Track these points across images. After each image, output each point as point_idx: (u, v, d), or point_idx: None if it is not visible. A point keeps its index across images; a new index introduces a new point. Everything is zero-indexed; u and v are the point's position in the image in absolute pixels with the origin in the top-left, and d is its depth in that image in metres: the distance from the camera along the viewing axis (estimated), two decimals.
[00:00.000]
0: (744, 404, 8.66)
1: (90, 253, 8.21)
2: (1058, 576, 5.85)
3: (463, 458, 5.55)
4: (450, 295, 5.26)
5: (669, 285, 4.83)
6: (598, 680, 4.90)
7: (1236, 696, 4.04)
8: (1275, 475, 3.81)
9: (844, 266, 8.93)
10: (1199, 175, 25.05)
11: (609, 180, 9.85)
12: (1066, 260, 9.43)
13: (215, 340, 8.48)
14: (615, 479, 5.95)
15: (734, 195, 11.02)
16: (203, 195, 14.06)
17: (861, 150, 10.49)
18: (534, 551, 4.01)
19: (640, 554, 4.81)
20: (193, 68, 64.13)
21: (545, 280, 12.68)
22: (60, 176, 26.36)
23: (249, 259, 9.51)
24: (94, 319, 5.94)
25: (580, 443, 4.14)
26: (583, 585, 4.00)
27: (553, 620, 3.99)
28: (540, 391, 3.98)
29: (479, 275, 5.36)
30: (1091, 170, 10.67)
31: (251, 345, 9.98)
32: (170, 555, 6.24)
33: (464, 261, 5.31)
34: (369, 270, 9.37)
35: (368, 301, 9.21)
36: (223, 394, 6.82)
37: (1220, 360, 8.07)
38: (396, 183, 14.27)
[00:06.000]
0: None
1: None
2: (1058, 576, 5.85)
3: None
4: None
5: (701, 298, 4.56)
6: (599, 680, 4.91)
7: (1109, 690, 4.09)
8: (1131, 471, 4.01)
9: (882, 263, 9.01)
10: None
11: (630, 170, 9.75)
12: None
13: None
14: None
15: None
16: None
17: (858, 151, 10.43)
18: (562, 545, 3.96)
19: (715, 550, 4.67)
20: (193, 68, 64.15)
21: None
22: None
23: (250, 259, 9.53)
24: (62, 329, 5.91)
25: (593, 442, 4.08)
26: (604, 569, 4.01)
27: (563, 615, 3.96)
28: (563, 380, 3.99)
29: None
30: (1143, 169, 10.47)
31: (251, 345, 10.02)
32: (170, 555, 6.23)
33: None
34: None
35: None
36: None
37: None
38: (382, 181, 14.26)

...

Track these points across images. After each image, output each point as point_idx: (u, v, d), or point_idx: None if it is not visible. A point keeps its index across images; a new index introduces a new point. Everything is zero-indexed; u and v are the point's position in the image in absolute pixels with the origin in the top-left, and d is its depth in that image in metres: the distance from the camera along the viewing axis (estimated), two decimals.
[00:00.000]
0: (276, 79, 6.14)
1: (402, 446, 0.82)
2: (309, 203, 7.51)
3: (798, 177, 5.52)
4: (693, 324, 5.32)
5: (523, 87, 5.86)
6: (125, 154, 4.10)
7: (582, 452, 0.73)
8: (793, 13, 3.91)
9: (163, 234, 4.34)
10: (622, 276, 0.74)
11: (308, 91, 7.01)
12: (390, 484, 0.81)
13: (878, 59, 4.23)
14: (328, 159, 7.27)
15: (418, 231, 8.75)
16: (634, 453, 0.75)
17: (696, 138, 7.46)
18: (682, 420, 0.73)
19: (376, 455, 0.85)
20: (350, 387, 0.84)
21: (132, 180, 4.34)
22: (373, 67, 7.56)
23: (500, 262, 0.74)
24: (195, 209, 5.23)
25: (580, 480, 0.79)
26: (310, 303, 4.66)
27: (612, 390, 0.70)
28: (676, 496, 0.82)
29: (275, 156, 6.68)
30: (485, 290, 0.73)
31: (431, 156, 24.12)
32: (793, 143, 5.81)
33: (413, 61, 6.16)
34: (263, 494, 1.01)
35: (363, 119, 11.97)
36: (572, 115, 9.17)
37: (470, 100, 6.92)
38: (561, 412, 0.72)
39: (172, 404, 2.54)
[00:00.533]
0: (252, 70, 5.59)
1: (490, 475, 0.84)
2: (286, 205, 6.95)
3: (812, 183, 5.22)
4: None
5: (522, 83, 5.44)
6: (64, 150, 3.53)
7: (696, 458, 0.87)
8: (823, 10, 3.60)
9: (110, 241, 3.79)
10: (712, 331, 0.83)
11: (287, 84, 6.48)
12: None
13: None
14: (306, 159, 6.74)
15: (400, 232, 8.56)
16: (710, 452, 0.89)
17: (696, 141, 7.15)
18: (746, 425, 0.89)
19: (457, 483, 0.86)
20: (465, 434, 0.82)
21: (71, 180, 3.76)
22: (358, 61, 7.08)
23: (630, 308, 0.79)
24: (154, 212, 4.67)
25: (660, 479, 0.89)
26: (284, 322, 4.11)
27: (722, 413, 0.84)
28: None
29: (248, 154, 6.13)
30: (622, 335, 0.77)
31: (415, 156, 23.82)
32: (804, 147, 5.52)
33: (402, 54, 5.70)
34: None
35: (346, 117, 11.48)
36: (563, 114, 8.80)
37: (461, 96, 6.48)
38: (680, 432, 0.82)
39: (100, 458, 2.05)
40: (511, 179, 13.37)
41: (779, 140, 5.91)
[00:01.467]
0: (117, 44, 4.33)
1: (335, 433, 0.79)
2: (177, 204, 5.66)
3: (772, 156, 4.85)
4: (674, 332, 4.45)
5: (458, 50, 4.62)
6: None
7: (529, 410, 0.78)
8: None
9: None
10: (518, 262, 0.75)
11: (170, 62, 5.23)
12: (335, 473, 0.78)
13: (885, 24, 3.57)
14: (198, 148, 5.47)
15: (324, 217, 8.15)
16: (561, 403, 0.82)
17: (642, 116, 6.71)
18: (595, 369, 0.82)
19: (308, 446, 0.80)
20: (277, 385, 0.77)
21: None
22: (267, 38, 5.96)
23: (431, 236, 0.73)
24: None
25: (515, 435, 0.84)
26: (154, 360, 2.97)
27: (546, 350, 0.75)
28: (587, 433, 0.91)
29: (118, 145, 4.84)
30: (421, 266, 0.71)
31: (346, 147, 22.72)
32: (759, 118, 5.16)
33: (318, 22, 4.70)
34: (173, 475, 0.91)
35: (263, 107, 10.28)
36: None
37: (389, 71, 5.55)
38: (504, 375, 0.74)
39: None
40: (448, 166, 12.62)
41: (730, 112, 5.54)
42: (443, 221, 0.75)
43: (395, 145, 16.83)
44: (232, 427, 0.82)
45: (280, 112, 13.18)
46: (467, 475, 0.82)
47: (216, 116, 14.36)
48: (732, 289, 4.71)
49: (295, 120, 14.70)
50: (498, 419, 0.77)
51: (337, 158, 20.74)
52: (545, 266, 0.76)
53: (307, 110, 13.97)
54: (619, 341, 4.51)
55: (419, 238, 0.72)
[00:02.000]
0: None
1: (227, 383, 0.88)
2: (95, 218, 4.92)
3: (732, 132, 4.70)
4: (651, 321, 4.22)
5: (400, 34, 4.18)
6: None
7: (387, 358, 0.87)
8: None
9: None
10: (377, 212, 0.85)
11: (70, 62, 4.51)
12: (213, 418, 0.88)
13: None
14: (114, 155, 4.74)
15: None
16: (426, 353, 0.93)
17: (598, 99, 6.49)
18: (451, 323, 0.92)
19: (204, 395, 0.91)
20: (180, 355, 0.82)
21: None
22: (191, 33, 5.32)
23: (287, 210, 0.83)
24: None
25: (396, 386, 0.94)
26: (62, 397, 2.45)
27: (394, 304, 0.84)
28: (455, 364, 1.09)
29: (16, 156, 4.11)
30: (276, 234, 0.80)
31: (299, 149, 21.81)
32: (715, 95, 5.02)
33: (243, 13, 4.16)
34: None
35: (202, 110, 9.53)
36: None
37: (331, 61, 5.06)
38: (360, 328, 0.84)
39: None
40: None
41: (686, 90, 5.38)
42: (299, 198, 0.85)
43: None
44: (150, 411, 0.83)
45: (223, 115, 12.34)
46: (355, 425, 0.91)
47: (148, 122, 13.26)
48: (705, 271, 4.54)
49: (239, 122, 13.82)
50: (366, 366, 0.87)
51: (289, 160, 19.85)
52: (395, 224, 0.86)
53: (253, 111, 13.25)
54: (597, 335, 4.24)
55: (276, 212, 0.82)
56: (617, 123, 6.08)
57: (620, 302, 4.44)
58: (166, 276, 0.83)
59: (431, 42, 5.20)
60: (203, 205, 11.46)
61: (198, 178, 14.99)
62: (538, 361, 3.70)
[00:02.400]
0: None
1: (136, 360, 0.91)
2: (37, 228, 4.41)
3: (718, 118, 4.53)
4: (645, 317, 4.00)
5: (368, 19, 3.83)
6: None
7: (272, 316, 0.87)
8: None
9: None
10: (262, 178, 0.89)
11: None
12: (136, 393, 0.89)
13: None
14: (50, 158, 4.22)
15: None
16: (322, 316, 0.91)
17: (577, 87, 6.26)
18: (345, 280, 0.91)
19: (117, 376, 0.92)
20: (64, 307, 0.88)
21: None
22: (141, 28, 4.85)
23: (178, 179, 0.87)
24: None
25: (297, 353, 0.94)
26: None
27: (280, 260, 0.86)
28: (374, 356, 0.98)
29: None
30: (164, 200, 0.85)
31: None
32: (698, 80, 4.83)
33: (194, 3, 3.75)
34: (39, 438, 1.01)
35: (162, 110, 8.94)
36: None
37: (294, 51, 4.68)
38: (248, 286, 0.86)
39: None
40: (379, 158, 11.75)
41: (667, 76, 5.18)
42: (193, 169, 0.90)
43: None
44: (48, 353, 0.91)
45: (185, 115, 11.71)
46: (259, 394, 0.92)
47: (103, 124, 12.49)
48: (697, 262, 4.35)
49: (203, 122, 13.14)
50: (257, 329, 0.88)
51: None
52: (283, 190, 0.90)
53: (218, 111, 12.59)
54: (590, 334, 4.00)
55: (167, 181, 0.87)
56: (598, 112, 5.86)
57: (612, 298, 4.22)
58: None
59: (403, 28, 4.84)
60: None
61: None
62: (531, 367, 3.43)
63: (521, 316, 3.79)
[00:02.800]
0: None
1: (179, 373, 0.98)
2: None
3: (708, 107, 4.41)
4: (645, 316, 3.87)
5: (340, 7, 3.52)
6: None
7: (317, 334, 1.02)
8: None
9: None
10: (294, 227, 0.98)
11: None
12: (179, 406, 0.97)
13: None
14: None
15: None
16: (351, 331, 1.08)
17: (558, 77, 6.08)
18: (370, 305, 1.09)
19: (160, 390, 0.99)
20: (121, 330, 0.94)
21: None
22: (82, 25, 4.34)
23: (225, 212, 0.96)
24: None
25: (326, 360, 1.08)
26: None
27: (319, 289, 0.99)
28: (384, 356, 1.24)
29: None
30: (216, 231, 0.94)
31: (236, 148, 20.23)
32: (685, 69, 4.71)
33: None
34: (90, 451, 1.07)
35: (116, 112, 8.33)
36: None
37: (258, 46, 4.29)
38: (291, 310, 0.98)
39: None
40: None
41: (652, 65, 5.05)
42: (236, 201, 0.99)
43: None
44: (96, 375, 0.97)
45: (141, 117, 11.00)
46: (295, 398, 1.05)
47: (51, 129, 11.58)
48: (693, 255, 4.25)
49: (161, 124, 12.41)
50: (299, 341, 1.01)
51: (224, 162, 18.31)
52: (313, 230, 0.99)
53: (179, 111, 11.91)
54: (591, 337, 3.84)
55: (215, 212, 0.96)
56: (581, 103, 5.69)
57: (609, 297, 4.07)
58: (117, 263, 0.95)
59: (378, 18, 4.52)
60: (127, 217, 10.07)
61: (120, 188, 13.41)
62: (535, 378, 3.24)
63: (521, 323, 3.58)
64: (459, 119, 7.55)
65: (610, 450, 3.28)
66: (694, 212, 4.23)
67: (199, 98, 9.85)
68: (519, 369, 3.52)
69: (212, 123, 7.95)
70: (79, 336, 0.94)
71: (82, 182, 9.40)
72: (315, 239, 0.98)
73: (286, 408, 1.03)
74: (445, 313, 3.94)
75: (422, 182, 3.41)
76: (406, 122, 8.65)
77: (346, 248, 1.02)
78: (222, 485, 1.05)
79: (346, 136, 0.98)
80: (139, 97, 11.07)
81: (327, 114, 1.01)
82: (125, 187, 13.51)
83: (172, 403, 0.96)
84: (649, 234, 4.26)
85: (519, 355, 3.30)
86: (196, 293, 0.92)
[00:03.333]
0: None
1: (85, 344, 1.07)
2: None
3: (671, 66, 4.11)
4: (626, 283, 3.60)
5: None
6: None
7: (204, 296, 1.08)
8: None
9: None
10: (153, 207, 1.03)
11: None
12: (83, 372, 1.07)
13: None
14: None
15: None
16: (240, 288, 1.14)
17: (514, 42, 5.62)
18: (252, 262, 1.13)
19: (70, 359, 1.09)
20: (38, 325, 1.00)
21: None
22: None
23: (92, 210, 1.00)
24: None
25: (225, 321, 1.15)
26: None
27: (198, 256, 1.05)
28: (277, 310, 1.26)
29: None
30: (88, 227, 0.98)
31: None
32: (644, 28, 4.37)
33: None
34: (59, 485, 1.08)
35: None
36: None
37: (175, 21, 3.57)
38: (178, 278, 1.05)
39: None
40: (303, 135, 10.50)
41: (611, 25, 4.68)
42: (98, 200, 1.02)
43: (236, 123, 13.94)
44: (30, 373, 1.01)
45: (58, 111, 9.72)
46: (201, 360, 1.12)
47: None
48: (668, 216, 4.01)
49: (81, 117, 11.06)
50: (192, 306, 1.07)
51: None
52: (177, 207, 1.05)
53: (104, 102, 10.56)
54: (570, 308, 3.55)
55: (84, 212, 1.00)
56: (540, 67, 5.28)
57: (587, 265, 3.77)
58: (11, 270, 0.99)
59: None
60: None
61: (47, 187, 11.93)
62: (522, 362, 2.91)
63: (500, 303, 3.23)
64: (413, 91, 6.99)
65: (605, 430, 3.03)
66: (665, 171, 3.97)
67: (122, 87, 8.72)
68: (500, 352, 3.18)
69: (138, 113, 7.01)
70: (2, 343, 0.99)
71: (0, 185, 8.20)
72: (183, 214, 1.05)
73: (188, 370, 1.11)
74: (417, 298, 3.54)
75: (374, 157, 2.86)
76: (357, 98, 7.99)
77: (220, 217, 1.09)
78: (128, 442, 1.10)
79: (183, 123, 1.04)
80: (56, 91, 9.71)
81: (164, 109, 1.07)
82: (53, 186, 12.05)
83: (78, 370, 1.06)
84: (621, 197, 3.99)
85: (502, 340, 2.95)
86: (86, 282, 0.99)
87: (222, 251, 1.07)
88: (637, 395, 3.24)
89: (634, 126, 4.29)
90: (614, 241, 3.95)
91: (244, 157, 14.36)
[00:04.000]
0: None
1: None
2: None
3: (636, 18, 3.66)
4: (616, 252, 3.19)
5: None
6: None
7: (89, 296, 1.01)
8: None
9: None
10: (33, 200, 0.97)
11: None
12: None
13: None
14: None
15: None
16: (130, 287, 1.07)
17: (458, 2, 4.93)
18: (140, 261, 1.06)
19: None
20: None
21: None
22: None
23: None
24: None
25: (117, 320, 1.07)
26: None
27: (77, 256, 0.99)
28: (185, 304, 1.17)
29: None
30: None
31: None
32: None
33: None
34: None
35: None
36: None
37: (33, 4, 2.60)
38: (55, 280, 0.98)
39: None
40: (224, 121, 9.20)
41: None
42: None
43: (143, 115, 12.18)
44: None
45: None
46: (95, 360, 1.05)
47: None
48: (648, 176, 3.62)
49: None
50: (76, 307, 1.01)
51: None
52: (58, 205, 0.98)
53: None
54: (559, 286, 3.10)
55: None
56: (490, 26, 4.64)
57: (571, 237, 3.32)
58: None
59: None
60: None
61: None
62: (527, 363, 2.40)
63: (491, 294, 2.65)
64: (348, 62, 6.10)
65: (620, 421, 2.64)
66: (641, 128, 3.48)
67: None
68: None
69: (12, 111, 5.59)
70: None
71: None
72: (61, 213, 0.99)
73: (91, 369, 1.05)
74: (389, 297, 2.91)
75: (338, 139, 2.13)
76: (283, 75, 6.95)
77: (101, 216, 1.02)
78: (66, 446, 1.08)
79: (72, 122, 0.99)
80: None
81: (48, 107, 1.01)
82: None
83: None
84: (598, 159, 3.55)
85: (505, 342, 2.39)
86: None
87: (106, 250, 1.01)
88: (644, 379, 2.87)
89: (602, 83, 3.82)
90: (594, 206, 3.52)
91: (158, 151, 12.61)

* ABOUT THIS TASK:
Extract exactly and only the lines above from the line containing "35: (363, 119, 11.97)" through the line containing "39: (172, 404, 2.54)", both end lines included.

* RESPONSE TO THE TASK:
35: (363, 119, 11.97)
36: (572, 115, 9.17)
37: (470, 100, 6.92)
38: (561, 412, 0.72)
39: (172, 404, 2.54)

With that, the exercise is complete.